Retorcidas raíces, al empuje
feroz, rompen su cárcel de terrones.
Se desgaja el espléndido follaje
del viejo tronco que al rajarse cruje;
el huracán golpea los peñones,
su última racha entre las grietas zumba
y es su postrer rugido de coraje
el trueno que, alejándose, retumba
sobre el desierto y lóbrego paisaje...
VII
Augusta ya la noche se avecina,
envuelta en sombras. El fragor lejano
del viento aún estremece la colina
y las espigas del trigal inclina,
que han dispersado por la tierra el grano.

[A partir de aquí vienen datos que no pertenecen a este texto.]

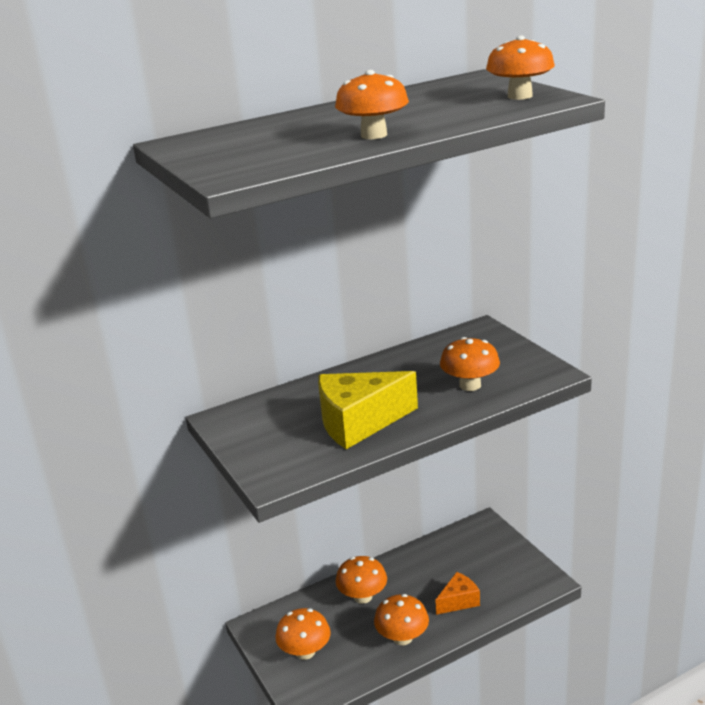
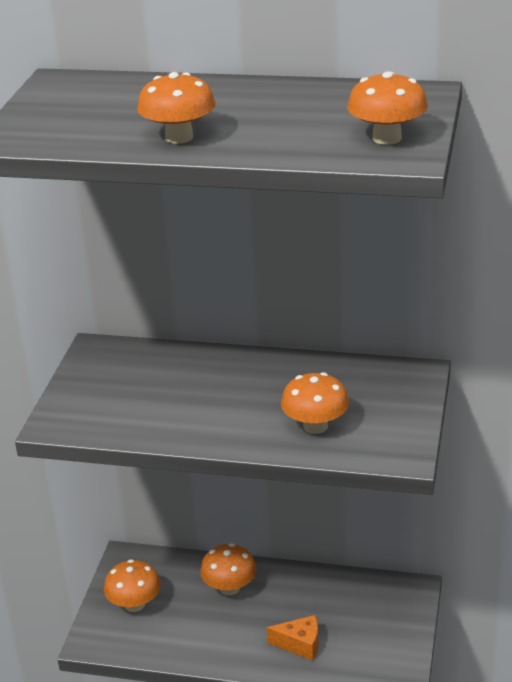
camera: 40 degrees right, 5 degrees up
(359, 423) = (179, 411): yellow cheese -> none
(402, 637) = (217, 644): orange mushroom -> none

Siento bajo mis pies trepidaciones
del peñascal; entre su quiebra oscura,
revuelto el manantial, ya no murmura,
salta, garrulador, a borbotones.
Son las últimas notas del concierto
de un día tropical. En el abierto
espacio del poniente, un rayo de oro
vacila y tiembla. El valle está desierto
y se envuelve en cendales amarillos
que van palideciendo. Ya el sonoro
acento de la noche se levanta.
Ya empiezan melancólicos los grillos
a preludiar en el solemne coro...
¡Ya es otra voz inmensa la que canta!
Es el supremo instante. Los ruidos
y las quejas, los cantos y rumores
escapados del fondo de los nidos,
de las fuentes, los árboles, las flores;
el sonrosado idilio de la aurora,
de estrofas cremesinas que el sol dora,
la égloga de la verde pastoría,
la oda de oro que al mediar el día
de púrpura esplendente se colora,
de la tarde la pálida elegía
y la balada azul, la precursora
de la noche tristísima y sombría...
Todo ese inmenso y continuado arpegio,
estrofas de una lira soberana
y versos de un divino florilegio,
cual bandada de pájaros canora,
acude a guarecerse en la campana
de la rústica iglesia que, lejana,
se ve, sobre las lomas, descollando.
Y en el instante místico en que al cielo
el Angelus se eleva, condensando
todas las armonías de la tierra,
el himno de los bosques alza el vuelo
sobre lago, colinas, valle y sierra;
y al par de la expresión que en su agonía
la tarde eleva a la divina altura,
del universo el corazón murmura
esta inmensa oración: ¡Salve, María!